Step2: Apply the Law of Sines

The Law of Sines states \(\frac{a}{\sin A}=\frac{b}{\sin B}=\frac{c}{\sin C}\). Let's find \(PH\) and \(PK\).
For \(PH\): \(\frac{PH}{\sin 36^\circ}=\frac{HK}{\sin 31^\circ}\), \(HK = 14\) yd. So, \(PH=\frac{14\sin 36^\circ}{\sin 31^\circ}\)
\(\sin 36^\circ\approx0.5878\), \(\sin 31^\circ\approx0.5150\)
\(PH=\frac{14\times0.5878}{0.5150}\approx\frac{8.2292}{0.5150}\approx15.98\approx16.0\) yd
For \(PK\): \(\frac{PK}{\sin 113^\circ}=\frac{HK}{\sin 31^\circ}\), \(\sin 113^\circ=\sin(90^\circ + 23^\circ)=\cos 23^\circ\approx0.9205\)
\(PK=\frac{14\times0.9205}{0.5150}\approx\frac{12.887}{0.5150}\approx25.0\) yd

Now let's solve the second triangle (△RST):

Step1: Find the third angle

\(\angle R = 180^\circ - 28^\circ - 25^\circ = 127^\circ\)
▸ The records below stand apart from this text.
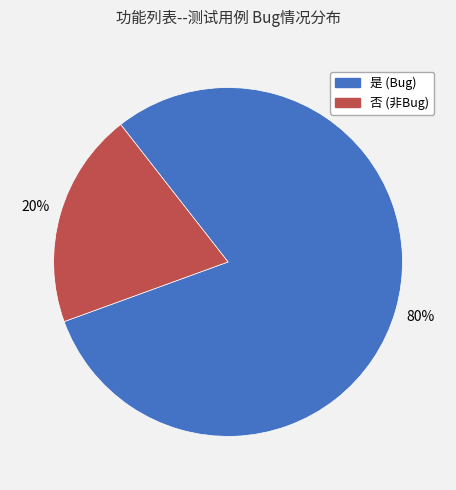

Which slice represents more than half of the pie?

是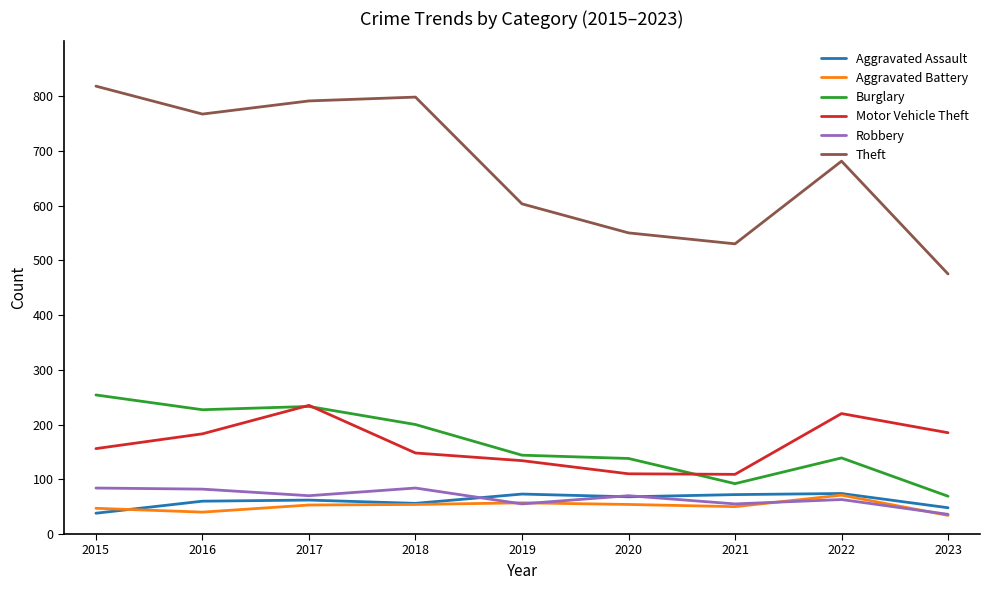

True or false: Theft and Robbery intersect in this chart.

False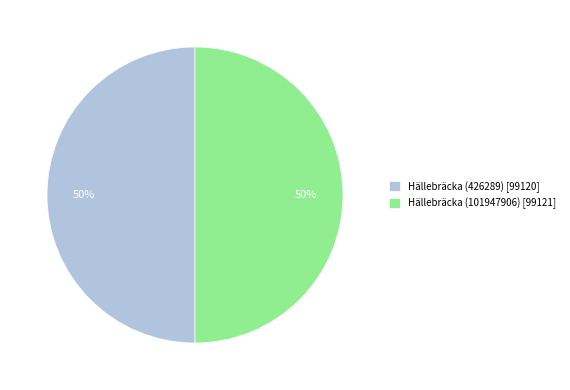

Approximately how many times larger is the value at Hällebräcka (101947906) [99121] compared to Hällebräcka (426289) [99120]?

1.0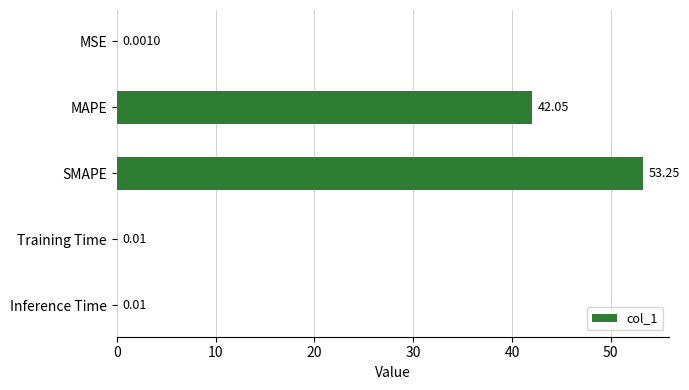

What is the sum of all values?

95.3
Step2: Apply the Law of Sines

For \(RS\): \(\frac{RS}{\sin 25^\circ}=\frac{RT}{\sin 28^\circ}\), \(RT = 10\) yd
\(RS=\frac{10\sin 25^\circ}{\sin 28^\circ}\), \(\sin 25^\circ\approx0.4226\), \(\sin 28^\circ\approx0.4695\)
\(RS=\frac{10\times0.4226}{0.4695}\approx\frac{4.226}{0.4695}\approx9.0\) yd
For \(ST\): \(\frac{ST}{\sin 127^\circ}=\frac{RT}{\sin 28^\circ}\), \(\sin 127^\circ\approx0.7986\)
\(ST=\frac{10\times0.7986}{0.4695}\approx\frac{7.986}{0.4695}\approx17.0\) yd

(We can continue this process for other triangles following the same steps: find the missing angle first, then apply the Law of Sines to find the missing sides.)

Answer:

For △PHK: \(\angle P = 31^\circ\), \(PH\approx16.0\) yd, \(PK\approx25.0\) yd
For △RST: \(\angle R = 127^\circ\), \(RS\approx9.0\) yd, \(ST\approx17.0\) yd
(And similar solutions for other triangles by following the Law of Sines steps: find the third angle, then use \(\frac{a}{\sin A}=\frac{b}{\sin B}=\frac{c}{\sin C}\) to find missing sides.)